If you live in North Carolina you should be more than concerned if you own any modified vehicle. Especially if you drive a squat truck because now the state can take your driver’s license away from you. The state has added yet another wrinkle in its zeal to ban any vehicle with modifications it doesn’t like.
We covered North Carolina banning squat trucks earlier in the year. Set to become law in December, the bill (House Bill 692) includes language that says if an owner ignores the ban, he or she can lose their driving privileges. If cited three times in one year, you’re cooked.
What modified vehicles besides squat trucks does this law apply to?
In general, the law will apply to vehicles that are both raised in the front and lowered in the rear. So technically, it can apply to lowriders and also 1960s drag racing gassers.
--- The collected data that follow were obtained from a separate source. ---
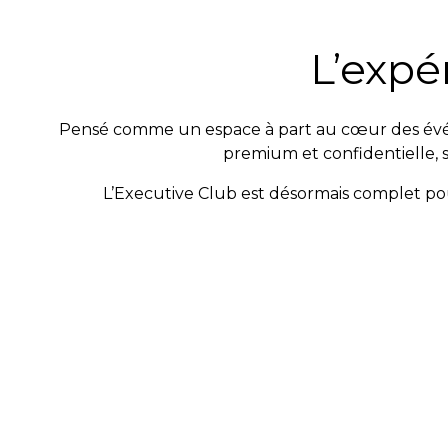
L’expé
Pensé comme un espace à part au cœur des évén
premium et confidentielle, s
L’Executive Club est désormais complet pou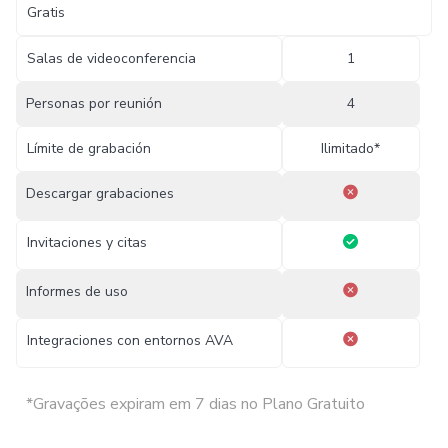
Gratis
Salas de videoconferencia
1
Personas por reunión
4
Límite de grabación
Ilimitado*
Descargar grabaciones
Invitaciones y citas
Informes de uso
Integraciones con entornos AVA
*Gravações expiram em 7 dias no Plano Gratuito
At least lowriders have the advantage of leveling their cars through either hydraulics or air suspensions.
Originally, the North Carolina vehicle code stated a vehicle could not be raised or lowered more than six inches from stock. Now that provision has been changed. The front fenders can’t be more than four inches higher than the rear fenders.
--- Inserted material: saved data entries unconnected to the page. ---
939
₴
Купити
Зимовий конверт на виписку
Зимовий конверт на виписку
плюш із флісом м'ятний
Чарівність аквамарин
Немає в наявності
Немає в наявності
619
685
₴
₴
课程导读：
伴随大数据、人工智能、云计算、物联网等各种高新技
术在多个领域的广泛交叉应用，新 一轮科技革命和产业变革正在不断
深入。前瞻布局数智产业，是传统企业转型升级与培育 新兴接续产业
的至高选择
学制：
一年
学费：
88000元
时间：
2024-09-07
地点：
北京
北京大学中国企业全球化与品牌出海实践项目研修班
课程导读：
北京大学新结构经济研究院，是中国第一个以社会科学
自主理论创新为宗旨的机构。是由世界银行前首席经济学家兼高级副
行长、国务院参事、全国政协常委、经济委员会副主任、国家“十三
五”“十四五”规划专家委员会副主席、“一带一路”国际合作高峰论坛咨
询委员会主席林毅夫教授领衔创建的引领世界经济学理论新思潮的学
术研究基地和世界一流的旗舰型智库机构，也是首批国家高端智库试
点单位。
Since this applies to “modified chassis, suspension, or frames,” that leaves the door open for further tweaks that could take in more vehicles. That is the problem with legislation like this. It starts focusing on a single genre of vehicle, but can actually apply to any vehicle that comes close to approaching the specified numbers.
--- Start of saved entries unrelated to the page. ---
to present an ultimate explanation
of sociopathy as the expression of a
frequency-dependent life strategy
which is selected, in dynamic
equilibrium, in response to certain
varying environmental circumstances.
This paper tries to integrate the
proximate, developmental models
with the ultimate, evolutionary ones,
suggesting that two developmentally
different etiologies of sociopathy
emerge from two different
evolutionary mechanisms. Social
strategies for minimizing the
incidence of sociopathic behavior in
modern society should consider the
The banned squat truck owner’s suspended license could be in effect for years
As for the license suspension, that can stay in effect for “not less than one year.” So with that wording, you could lose your license for two years or many more. It is open-ended just enough to give maximum leeway in what your punishment will be.
What hasn’t exactly helped is that there were two dueling petitions. One petition got 70,000 people to sign to make squat trucks illegal. Another 23,000 signed a petition that is against the legislation.
The petition for making it illegal included the specious; “All drivers usually cut off their catalytic converters.” That statement should have killed the petition before the first signature. It also stated that raised front end “causes a side collision to flip a passenger car or truck.”
The petition in favor of the ban contained some specious claims
Yet, another claim said that a squat truck’s “braking power is worse.” We get that pedestrian visibility can be impaired, but these other “reasons” are ridiculous. It would have been helpful to have actual evidence of owners cutting off their cats and stats on how many pedestrians have been struck by a squat truck.
Obviously, this had a lot of momentum by lawmakers greasing the skids. Now, it could become a problem for more than squat trucks. One of the few ways we see owners getting around the law is to install an air suspension that either lowers the front or raises the rear. Depending, of course, on which is easier to install and quicker to implement.
Not that we are promoting breaking the law. It is only being offered as a possibility we could see cropping up. But we will also offer that with very minor tweaks, this legislation could easily apply to lifted 4 x 4s and lowered Porsches, just to name two.